→ Your assignment
Pull out every line below that contains the string "получить", and copy each one in full.

Supplied entries: Begin

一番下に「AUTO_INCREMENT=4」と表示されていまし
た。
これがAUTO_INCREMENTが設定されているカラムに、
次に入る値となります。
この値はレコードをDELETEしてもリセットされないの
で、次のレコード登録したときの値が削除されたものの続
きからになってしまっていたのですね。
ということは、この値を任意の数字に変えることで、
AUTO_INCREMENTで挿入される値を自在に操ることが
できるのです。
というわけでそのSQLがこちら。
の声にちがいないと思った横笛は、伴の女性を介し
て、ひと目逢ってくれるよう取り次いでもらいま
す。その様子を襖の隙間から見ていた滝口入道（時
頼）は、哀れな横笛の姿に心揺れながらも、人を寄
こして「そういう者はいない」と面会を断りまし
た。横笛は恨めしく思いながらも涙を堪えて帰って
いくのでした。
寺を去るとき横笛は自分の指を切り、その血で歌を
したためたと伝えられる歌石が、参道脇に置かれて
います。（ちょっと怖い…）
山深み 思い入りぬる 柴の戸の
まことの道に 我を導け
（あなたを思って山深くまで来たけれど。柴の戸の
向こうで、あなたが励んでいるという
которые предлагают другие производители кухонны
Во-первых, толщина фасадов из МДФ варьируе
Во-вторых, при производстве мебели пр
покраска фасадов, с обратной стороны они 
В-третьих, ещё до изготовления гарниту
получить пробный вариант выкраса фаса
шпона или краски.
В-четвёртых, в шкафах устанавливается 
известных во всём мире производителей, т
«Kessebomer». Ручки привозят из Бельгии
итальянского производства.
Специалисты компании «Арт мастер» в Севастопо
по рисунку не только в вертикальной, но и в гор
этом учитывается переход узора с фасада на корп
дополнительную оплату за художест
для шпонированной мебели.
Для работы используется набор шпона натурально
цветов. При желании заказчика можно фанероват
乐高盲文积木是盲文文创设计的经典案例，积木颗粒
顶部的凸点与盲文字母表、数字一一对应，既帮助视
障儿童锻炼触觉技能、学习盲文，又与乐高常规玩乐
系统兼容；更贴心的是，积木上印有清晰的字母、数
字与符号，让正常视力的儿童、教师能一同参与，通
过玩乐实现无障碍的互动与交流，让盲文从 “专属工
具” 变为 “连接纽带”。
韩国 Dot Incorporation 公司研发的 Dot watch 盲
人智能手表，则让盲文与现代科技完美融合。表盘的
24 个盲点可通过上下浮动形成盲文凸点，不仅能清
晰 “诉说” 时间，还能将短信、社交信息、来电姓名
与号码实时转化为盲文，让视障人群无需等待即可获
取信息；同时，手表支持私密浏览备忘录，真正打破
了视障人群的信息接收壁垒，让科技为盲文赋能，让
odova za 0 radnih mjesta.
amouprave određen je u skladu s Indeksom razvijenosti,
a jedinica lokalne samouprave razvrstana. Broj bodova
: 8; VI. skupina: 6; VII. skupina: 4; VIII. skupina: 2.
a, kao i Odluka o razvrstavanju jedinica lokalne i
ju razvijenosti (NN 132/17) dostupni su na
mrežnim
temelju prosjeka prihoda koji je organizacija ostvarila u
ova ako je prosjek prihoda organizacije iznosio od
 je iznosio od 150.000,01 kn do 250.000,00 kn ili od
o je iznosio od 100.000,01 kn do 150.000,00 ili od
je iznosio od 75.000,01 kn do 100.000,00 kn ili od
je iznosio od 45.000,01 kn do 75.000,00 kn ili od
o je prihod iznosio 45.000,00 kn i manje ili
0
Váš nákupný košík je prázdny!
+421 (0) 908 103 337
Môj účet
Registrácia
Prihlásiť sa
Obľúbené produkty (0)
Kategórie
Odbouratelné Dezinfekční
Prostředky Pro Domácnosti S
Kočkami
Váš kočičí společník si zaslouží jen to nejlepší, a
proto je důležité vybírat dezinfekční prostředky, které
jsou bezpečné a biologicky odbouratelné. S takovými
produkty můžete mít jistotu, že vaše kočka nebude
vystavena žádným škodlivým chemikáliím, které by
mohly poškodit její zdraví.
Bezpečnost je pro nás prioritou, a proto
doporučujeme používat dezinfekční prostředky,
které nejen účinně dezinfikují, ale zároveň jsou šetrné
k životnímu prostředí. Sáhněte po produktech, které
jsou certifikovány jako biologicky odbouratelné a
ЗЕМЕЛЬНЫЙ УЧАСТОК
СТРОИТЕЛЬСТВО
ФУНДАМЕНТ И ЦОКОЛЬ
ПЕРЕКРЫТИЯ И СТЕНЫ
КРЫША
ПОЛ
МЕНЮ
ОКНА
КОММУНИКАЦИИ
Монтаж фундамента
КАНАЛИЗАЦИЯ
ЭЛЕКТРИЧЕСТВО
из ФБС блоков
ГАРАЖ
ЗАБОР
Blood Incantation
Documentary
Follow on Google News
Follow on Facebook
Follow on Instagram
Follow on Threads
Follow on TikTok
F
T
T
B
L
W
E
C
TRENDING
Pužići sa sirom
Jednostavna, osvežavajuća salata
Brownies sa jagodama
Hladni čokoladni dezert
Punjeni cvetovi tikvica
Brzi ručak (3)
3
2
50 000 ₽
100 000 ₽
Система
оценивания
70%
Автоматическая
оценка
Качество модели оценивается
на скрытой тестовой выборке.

Supplied entries: End
Supplied entries: Begin

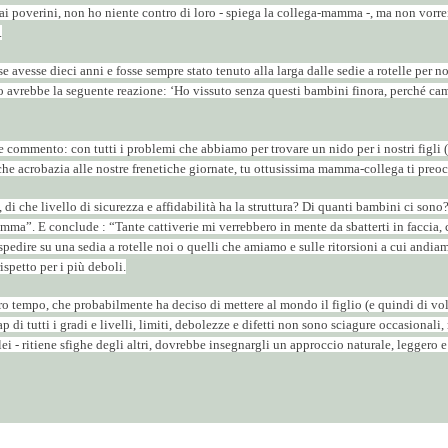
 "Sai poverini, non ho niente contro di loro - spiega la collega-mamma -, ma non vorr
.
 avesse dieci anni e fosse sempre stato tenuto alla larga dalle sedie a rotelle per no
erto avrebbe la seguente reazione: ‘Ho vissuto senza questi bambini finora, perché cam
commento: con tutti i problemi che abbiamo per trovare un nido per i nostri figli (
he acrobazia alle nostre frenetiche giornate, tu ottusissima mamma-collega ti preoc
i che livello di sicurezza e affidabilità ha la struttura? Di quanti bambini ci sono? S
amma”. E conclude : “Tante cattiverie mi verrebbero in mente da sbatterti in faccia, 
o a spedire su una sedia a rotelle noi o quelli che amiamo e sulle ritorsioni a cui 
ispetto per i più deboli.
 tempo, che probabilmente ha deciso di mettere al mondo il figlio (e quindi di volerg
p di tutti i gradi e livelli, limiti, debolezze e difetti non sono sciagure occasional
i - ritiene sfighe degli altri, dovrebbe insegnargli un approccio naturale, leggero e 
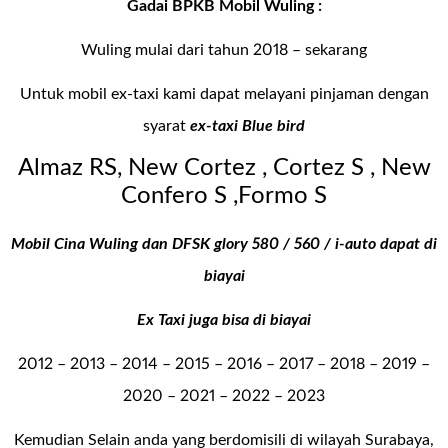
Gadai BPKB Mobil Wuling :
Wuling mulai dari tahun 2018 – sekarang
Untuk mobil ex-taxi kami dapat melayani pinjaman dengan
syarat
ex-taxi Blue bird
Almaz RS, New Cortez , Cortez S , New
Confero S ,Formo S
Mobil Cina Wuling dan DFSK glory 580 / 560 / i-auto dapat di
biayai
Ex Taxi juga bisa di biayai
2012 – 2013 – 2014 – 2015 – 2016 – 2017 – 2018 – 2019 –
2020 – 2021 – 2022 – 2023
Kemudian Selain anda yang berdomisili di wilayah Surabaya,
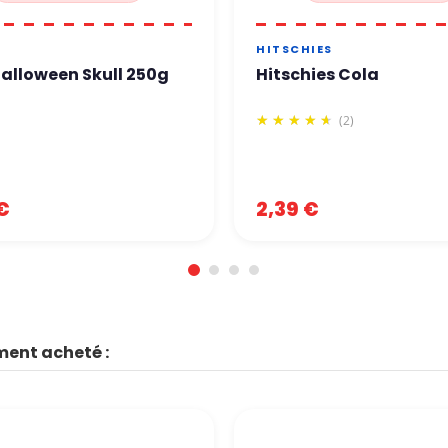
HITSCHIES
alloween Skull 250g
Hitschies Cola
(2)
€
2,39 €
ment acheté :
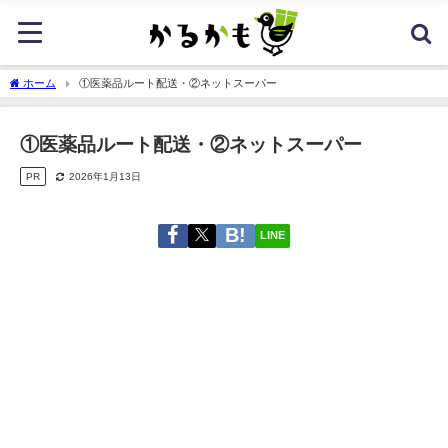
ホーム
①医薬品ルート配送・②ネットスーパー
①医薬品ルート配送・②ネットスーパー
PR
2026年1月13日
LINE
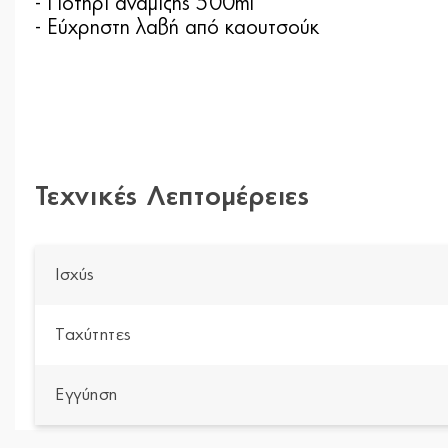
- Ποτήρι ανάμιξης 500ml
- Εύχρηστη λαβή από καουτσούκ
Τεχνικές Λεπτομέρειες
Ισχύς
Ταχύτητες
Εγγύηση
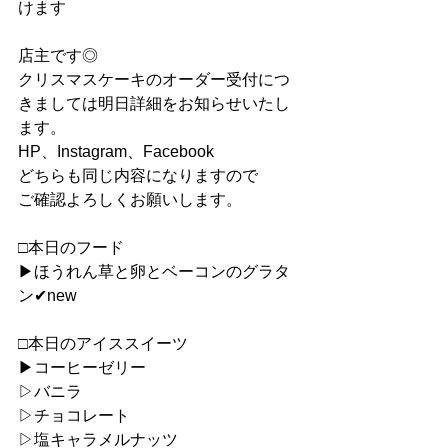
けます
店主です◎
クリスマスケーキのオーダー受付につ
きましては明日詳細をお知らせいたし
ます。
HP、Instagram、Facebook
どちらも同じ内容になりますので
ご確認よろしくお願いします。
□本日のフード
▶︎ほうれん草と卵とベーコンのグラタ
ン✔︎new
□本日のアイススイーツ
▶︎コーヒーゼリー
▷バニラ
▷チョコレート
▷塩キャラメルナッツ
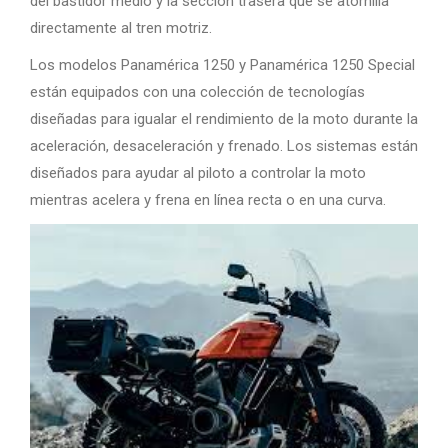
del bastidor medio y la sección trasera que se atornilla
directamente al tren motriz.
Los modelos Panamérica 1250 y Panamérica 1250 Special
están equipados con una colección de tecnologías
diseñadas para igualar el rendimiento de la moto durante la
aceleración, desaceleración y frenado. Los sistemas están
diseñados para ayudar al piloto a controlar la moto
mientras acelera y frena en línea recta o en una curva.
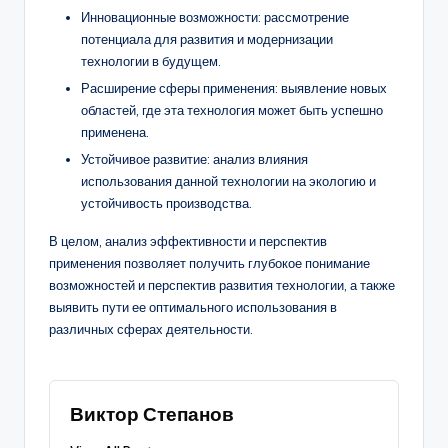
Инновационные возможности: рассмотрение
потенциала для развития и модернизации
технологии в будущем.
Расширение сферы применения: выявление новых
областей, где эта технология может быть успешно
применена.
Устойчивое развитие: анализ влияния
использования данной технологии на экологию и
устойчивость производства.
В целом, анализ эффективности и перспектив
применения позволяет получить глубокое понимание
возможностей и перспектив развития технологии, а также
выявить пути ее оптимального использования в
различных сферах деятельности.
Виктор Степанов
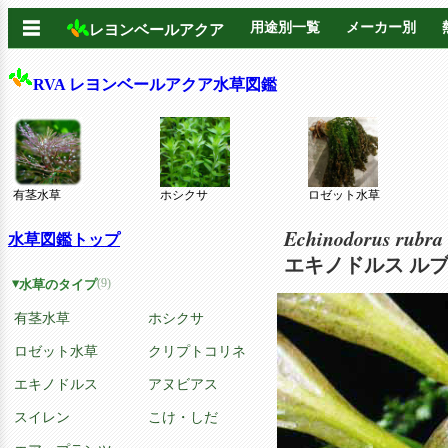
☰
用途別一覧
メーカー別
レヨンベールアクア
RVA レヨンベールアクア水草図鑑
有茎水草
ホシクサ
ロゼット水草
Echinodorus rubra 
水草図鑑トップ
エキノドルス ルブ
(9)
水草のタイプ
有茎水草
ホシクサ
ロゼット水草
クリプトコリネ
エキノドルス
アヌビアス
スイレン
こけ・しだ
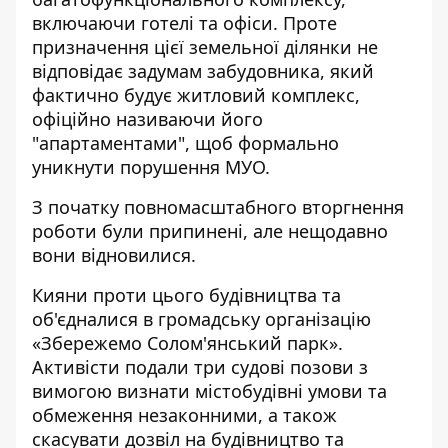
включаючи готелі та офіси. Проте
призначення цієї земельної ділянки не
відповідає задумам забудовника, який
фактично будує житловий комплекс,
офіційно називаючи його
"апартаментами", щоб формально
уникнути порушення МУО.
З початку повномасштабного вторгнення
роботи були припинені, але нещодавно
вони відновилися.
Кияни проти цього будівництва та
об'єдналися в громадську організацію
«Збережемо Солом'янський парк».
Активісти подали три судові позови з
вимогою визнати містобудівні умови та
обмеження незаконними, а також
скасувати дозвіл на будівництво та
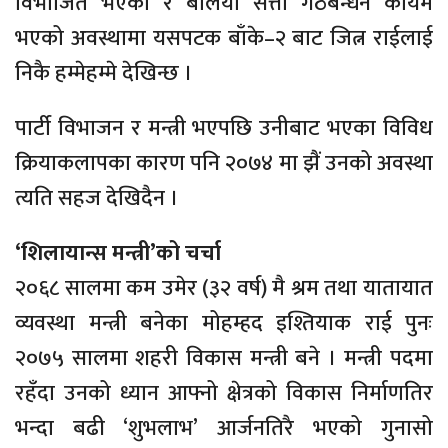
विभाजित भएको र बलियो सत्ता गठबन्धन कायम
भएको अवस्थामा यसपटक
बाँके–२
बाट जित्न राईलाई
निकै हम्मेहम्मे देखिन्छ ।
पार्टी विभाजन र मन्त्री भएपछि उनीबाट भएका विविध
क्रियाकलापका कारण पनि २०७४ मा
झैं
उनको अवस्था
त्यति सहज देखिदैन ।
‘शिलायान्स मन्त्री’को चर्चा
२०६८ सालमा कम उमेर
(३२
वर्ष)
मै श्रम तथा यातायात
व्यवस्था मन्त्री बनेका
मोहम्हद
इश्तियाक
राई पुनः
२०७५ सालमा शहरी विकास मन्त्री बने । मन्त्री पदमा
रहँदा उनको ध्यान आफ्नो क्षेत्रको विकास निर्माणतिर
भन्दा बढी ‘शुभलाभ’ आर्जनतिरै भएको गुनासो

Supplied entries: End
Supplied entries: Begin

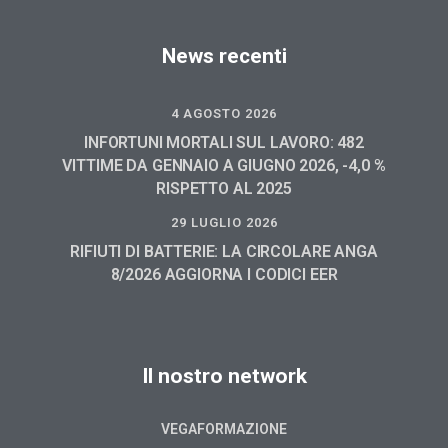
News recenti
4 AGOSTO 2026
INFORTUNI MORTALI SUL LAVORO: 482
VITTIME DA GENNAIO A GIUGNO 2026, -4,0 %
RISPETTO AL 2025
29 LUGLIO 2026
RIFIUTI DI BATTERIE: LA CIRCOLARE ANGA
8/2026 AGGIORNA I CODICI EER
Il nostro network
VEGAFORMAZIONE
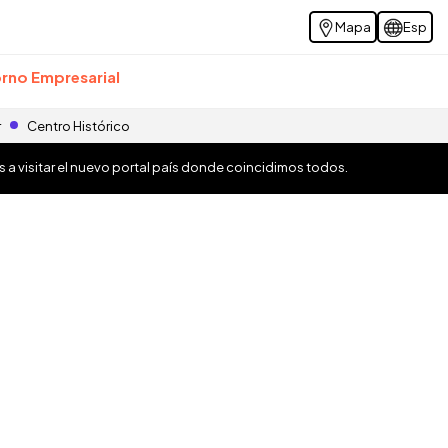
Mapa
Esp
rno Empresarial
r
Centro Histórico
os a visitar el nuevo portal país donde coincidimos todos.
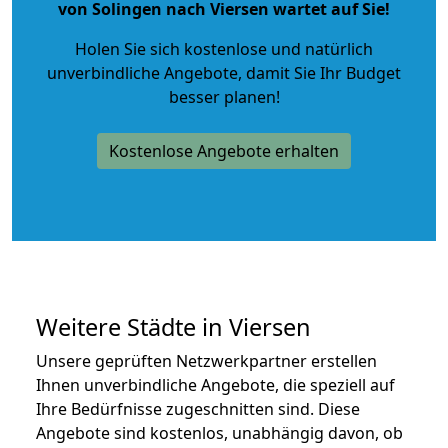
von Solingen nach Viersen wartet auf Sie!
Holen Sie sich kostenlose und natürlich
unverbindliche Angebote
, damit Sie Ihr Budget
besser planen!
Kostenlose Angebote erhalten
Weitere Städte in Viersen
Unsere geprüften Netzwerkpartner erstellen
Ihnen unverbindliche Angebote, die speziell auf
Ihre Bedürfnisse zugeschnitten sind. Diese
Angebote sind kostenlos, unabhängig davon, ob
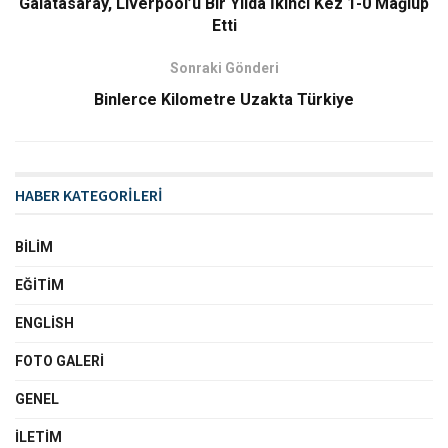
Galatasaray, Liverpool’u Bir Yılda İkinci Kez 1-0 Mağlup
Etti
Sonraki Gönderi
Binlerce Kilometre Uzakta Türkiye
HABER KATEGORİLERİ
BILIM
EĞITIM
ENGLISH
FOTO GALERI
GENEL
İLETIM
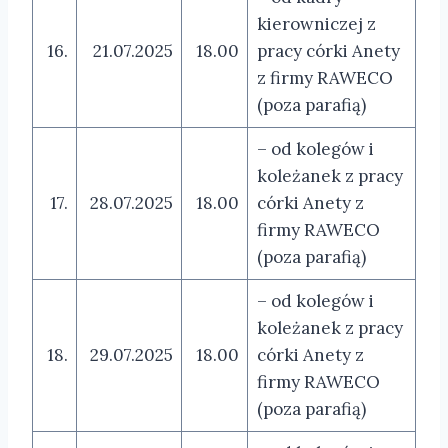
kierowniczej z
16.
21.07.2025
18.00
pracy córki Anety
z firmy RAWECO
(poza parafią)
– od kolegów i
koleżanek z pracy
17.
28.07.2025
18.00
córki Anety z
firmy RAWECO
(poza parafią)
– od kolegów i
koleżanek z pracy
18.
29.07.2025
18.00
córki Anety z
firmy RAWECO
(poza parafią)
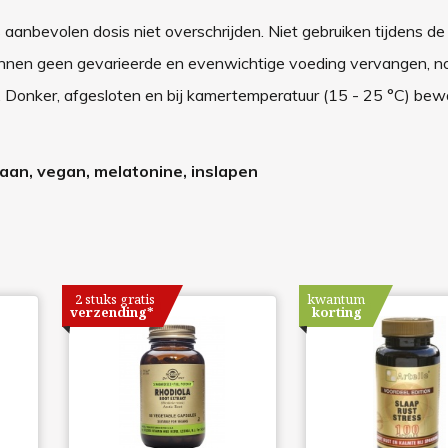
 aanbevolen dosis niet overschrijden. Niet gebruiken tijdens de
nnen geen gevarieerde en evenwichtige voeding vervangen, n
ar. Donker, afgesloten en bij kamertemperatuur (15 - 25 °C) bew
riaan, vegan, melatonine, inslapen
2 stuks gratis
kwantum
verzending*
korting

Supplied entries: End

→ Task response
получить пробный вариант выкраса фаса
применения позволяет получить глубокое понимание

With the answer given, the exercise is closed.